### ASSIGNMENT:
Of the lines below, report only those that contain "when".
....................
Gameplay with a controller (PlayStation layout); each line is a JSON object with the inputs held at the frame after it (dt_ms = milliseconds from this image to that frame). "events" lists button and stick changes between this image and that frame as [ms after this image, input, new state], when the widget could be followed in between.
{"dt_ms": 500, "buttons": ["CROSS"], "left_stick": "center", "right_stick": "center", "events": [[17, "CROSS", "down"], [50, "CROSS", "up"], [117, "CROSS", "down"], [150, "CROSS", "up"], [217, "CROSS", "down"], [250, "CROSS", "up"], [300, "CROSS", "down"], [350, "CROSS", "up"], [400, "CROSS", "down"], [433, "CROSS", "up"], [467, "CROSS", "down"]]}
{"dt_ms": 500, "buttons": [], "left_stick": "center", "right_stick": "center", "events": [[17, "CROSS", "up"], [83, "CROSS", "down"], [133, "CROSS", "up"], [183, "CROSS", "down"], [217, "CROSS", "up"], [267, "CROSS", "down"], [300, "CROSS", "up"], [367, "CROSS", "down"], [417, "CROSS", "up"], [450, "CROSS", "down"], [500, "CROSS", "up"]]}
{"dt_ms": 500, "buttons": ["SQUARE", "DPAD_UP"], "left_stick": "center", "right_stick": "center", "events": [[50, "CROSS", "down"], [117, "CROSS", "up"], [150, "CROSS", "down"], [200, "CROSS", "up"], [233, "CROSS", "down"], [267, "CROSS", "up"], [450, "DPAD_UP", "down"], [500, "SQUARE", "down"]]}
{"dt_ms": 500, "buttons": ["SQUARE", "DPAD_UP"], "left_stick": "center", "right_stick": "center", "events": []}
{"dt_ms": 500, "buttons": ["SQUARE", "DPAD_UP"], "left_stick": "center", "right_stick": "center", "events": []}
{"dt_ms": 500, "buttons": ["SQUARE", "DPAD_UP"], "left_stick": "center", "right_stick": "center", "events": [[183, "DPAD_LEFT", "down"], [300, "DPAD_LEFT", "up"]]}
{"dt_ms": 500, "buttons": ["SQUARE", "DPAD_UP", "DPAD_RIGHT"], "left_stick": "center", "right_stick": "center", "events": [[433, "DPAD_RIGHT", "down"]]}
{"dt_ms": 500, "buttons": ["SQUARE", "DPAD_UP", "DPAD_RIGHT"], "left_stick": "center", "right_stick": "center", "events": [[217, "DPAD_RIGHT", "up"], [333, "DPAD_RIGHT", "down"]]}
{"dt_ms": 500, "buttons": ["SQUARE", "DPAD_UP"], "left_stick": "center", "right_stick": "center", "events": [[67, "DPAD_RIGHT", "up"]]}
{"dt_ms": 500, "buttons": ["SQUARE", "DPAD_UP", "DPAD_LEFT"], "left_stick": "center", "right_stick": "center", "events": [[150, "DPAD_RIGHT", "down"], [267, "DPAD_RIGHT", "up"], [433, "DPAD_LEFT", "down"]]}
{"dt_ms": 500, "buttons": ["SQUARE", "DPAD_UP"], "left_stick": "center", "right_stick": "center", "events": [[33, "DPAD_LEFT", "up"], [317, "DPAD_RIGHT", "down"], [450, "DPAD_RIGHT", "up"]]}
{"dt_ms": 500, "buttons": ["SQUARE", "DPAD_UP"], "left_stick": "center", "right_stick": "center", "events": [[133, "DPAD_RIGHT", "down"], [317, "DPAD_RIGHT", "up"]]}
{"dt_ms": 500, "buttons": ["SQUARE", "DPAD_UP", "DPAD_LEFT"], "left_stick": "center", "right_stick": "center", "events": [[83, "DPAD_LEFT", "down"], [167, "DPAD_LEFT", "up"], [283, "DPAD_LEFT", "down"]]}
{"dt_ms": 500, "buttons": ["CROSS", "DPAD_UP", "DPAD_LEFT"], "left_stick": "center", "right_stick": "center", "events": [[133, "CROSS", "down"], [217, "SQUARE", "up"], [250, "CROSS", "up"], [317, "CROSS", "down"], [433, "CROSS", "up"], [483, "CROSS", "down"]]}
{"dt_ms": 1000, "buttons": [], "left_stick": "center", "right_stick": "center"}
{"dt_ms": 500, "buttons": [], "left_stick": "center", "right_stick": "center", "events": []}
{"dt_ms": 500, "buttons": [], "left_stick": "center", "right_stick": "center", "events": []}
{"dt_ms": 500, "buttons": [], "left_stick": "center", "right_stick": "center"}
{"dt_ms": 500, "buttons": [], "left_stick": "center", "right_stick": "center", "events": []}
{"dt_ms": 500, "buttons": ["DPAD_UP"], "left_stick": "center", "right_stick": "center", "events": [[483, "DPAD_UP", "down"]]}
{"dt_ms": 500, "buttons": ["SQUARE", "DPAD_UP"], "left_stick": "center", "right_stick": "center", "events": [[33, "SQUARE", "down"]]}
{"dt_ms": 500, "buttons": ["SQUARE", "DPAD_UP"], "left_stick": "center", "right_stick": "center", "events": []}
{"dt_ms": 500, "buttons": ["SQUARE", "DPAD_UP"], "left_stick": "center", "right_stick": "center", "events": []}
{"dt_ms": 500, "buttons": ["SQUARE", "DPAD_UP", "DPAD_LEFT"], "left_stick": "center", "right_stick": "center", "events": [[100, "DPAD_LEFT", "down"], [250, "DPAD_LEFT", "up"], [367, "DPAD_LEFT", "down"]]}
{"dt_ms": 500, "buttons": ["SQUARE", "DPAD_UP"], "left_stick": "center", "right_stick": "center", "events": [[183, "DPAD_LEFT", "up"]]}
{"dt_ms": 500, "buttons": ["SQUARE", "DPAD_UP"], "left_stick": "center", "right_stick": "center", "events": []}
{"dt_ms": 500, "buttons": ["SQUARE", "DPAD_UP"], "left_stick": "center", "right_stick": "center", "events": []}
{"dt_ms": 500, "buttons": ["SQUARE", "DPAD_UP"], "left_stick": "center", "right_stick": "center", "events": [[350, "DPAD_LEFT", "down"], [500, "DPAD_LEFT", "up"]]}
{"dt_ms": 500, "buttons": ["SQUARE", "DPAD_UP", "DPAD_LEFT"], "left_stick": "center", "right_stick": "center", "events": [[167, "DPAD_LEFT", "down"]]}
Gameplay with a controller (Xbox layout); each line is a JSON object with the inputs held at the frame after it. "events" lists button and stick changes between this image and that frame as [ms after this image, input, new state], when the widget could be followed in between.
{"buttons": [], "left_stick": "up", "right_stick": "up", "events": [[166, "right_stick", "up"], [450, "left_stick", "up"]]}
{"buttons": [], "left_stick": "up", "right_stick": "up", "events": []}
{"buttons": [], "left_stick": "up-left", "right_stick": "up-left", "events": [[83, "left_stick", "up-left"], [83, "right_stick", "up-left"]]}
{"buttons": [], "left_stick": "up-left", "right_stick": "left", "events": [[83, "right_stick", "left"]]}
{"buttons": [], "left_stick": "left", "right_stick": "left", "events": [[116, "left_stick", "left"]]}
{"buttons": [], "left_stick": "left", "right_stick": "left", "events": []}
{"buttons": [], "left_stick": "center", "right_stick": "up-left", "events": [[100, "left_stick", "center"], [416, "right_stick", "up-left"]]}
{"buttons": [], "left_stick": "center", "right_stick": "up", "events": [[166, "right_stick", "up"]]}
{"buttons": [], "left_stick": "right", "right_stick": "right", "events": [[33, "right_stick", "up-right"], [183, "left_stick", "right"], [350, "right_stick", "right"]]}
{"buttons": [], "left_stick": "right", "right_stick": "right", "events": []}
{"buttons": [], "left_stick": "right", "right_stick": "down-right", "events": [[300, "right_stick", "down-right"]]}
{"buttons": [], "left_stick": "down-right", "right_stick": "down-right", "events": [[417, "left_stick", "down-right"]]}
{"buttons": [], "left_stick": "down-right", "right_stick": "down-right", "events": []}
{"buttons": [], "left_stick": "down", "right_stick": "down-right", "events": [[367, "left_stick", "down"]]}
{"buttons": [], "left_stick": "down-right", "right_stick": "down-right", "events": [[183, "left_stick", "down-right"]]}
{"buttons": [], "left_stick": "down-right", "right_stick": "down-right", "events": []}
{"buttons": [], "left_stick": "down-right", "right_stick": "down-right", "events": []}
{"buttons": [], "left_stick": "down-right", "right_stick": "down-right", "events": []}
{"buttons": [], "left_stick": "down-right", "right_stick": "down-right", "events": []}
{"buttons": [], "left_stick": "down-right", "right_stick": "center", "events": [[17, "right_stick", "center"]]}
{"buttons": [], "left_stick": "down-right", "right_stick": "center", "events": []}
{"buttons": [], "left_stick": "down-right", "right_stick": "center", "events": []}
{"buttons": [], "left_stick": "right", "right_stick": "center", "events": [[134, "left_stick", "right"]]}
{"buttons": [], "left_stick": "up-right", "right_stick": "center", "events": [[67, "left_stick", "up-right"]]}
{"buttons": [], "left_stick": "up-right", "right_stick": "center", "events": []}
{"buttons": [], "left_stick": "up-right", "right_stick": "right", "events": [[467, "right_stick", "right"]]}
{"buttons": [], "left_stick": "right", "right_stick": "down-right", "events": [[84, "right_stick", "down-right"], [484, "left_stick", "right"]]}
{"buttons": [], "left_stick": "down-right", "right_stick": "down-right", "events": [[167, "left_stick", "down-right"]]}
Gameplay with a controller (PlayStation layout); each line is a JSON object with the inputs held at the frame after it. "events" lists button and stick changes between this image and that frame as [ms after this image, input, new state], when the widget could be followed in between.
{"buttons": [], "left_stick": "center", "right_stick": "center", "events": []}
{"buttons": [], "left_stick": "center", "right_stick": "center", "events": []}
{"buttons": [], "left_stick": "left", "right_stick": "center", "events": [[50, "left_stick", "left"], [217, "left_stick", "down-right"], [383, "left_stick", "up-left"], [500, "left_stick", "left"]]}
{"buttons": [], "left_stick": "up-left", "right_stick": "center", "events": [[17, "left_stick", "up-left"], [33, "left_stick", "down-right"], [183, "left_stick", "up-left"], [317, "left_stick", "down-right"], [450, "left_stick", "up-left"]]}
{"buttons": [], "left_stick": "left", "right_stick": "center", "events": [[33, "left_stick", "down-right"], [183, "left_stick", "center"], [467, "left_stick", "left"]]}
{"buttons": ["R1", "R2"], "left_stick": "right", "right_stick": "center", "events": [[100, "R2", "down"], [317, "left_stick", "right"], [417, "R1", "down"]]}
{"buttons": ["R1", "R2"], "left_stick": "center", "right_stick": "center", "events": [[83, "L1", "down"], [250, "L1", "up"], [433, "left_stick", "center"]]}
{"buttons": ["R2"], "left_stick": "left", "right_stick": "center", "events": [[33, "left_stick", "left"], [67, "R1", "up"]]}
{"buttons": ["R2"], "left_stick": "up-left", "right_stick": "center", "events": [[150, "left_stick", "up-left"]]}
....................
### RESPONSE BELOW:
Gameplay with a controller (PlayStation layout); each line is a JSON object with the inputs held at the frame after it (dt_ms = milliseconds from this image to that frame). "events" lists button and stick changes between this image and that frame as [ms after this image, input, new state], when the widget could be followed in between.
Gameplay with a controller (Xbox layout); each line is a JSON object with the inputs held at the frame after it. "events" lists button and stick changes between this image and that frame as [ms after this image, input, new state], when the widget could be followed in between.
Gameplay with a controller (PlayStation layout); each line is a JSON object with the inputs held at the frame after it. "events" lists button and stick changes between this image and that frame as [ms after this image, input, new state], when the widget could be followed in between.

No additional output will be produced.